**Task goal:**
Return all of the records exactly.

*** Data to use ***

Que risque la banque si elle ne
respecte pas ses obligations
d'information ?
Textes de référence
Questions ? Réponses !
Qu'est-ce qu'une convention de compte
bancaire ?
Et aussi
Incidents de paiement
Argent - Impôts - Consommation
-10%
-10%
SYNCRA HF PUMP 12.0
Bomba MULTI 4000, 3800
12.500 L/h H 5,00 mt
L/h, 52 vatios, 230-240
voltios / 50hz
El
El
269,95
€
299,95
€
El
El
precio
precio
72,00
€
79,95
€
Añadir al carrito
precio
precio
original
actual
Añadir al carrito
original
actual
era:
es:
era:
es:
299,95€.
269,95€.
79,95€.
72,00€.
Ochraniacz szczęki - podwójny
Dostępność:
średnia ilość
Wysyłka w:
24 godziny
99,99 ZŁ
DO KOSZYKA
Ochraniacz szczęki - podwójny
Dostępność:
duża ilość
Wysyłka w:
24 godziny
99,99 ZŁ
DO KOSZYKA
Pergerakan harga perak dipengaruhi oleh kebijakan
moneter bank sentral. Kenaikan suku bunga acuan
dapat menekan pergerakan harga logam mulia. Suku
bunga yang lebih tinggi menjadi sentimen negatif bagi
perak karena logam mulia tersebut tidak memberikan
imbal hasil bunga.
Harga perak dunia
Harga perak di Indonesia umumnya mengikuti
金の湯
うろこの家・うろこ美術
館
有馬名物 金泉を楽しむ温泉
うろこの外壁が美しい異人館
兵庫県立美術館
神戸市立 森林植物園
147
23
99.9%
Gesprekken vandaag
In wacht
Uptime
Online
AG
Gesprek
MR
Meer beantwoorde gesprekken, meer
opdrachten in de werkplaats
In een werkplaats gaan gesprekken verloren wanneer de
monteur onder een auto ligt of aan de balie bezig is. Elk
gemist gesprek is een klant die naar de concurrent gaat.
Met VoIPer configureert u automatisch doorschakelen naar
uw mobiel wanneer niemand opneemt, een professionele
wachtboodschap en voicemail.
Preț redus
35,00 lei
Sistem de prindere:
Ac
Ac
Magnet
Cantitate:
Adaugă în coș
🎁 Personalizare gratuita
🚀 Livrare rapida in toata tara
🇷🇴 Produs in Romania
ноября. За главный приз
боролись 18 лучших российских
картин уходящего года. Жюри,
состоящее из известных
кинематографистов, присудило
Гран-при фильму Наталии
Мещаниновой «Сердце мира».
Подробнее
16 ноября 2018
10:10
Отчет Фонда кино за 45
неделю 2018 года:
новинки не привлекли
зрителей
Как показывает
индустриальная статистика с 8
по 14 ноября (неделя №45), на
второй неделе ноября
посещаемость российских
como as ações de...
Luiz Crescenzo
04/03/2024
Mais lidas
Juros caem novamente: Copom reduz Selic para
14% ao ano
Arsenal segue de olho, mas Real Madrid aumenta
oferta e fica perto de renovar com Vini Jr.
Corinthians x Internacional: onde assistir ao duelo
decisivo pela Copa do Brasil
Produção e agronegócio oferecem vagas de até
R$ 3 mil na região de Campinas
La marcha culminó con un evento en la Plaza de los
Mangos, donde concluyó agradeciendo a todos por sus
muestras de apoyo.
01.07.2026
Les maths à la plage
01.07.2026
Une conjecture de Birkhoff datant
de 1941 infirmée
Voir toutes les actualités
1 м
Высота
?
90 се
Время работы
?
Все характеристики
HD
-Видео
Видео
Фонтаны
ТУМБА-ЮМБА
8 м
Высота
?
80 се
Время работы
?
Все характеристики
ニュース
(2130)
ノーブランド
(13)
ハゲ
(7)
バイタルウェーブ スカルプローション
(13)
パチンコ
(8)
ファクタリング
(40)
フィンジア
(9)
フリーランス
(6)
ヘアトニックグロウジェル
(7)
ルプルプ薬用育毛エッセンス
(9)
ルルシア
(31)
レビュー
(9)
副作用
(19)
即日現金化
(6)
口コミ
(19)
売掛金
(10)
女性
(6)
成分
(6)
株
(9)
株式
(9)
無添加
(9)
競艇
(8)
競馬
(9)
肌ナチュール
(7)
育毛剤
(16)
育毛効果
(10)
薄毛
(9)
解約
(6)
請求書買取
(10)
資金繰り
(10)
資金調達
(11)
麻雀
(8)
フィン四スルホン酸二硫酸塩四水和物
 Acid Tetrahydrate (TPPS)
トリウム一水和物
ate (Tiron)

*** End of Data to use ***

**Final answer:**
Que risque la banque si elle ne
respecte pas ses obligations
d'information ?
Textes de référence
Questions ? Réponses !
Qu'est-ce qu'une convention de compte
bancaire ?
Et aussi
Incidents de paiement
Argent - Impôts - Consommation
-10%
-10%
SYNCRA HF PUMP 12.0
Bomba MULTI 4000, 3800
12.500 L/h H 5,00 mt
L/h, 52 vatios, 230-240
voltios / 50hz
El
El
269,95
€
299,95
€
El
El
precio
precio
72,00
€
79,95
€
Añadir al carrito
precio
precio
original
actual
Añadir al carrito
original
actual
era:
es:
era:
es:
299,95€.
269,95€.
79,95€.
72,00€.
Ochraniacz szczęki - podwójny
Dostępność:
średnia ilość
Wysyłka w:
24 godziny
99,99 ZŁ
DO KOSZYKA
Ochraniacz szczęki - podwójny
Dostępność:
duża ilość
Wysyłka w:
24 godziny
99,99 ZŁ
DO KOSZYKA
Pergerakan harga perak dipengaruhi oleh kebijakan
moneter bank sentral. Kenaikan suku bunga acuan
dapat menekan pergerakan harga logam mulia. Suku
bunga yang lebih tinggi menjadi sentimen negatif bagi
perak karena logam mulia tersebut tidak memberikan
imbal hasil bunga.
Harga perak dunia
Harga perak di Indonesia umumnya mengikuti
金の湯
うろこの家・うろこ美術
館
有馬名物 金泉を楽しむ温泉
うろこの外壁が美しい異人館
兵庫県立美術館
神戸市立 森林植物園
147
23
99.9%
Gesprekken vandaag
In wacht
Uptime
Online
AG
Gesprek
MR
Meer beantwoorde gesprekken, meer
opdrachten in de werkplaats
In een werkplaats gaan gesprekken verloren wanneer de
monteur onder een auto ligt of aan de balie bezig is. Elk
gemist gesprek is een klant die naar de concurrent gaat.
Met VoIPer configureert u automatisch doorschakelen naar
uw mobiel wanneer niemand opneemt, een professionele
wachtboodschap en voicemail.
Preț redus
35,00 lei
Sistem de prindere:
Ac
Ac
Magnet
Cantitate:
Adaugă în coș
🎁 Personalizare gratuita
🚀 Livrare rapida in toata tara
🇷🇴 Produs in Romania
ноября. За главный приз
боролись 18 лучших российских
картин уходящего года. Жюри,
состоящее из известных
кинематографистов, присудило
Гран-при фильму Наталии
Мещаниновой «Сердце мира».
Подробнее
16 ноября 2018
10:10
Отчет Фонда кино за 45
неделю 2018 года:
новинки не привлекли
зрителей
Как показывает
индустриальная статистика с 8
по 14 ноября (неделя №45), на
второй неделе ноября
посещаемость российских
como as ações de...
Luiz Crescenzo
04/03/2024
Mais lidas
Juros caem novamente: Copom reduz Selic para
14% ao ano
Arsenal segue de olho, mas Real Madrid aumenta
oferta e fica perto de renovar com Vini Jr.
Corinthians x Internacional: onde assistir ao duelo
decisivo pela Copa do Brasil
Produção e agronegócio oferecem vagas de até
R$ 3 mil na região de Campinas
La marcha culminó con un evento en la Plaza de los
Mangos, donde concluyó agradeciendo a todos por sus
muestras de apoyo.
01.07.2026
Les maths à la plage
01.07.2026
Une conjecture de Birkhoff datant
de 1941 infirmée
Voir toutes les actualités
1 м
Высота
?
90 се
Время работы
?
Все характеристики
HD
-Видео
Видео
Фонтаны
ТУМБА-ЮМБА
8 м
Высота
?
80 се
Время работы
?
Все характеристики
ニュース
(2130)
ノーブランド
(13)
ハゲ
(7)
バイタルウェーブ スカルプローション
(13)
パチンコ
(8)
ファクタリング
(40)
フィンジア
(9)
フリーランス
(6)
ヘアトニックグロウジェル
(7)
ルプルプ薬用育毛エッセンス
(9)
ルルシア
(31)
レビュー
(9)
副作用
(19)
即日現金化
(6)
口コミ
(19)
売掛金
(10)
女性
(6)
成分
(6)
株
(9)
株式
(9)
無添加
(9)
競艇
(8)
競馬
(9)
肌ナチュール
(7)
育毛剤
(16)
育毛効果
(10)
薄毛
(9)
解約
(6)
請求書買取
(10)
資金繰り
(10)
資金調達
(11)
麻雀
(8)
フィン四スルホン酸二硫酸塩四水和物
 Acid Tetrahydrate (TPPS)
トリウム一水和物
ate (Tiron)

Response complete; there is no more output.